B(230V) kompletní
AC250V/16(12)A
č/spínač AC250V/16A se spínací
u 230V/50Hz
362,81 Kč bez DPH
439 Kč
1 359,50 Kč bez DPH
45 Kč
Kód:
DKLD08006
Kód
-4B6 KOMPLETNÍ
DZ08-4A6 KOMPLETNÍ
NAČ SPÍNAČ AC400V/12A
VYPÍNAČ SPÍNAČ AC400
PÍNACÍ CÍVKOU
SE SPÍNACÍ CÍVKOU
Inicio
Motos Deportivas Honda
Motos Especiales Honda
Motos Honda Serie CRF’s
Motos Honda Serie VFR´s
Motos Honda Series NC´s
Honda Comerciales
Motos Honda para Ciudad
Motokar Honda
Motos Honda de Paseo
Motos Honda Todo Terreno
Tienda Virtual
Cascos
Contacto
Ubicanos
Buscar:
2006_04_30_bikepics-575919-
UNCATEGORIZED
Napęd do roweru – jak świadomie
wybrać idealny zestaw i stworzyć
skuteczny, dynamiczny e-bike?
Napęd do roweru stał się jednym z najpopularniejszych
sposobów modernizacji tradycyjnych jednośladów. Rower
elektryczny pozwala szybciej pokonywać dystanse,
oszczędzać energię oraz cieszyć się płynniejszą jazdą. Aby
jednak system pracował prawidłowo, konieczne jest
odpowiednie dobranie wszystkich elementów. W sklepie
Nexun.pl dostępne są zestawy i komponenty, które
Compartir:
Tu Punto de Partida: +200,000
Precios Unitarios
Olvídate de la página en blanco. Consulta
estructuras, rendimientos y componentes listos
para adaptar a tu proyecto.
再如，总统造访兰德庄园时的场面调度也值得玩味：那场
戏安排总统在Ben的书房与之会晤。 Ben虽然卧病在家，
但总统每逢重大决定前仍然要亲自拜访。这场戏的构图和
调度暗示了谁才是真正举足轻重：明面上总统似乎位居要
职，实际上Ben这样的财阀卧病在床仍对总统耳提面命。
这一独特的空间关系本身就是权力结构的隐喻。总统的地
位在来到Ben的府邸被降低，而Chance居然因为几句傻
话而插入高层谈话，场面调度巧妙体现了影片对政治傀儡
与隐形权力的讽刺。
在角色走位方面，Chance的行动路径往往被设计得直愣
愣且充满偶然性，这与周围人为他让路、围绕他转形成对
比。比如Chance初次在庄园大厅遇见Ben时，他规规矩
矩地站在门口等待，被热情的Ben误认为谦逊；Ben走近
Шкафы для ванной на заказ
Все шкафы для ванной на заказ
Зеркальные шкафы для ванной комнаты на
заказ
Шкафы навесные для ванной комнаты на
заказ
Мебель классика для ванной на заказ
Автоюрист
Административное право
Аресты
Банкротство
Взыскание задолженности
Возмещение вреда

+ + +

→ **Instruction**
Say how many lines in the entries above contain the string "Motos". Give the number by itself.

→ **Exercise solution**
8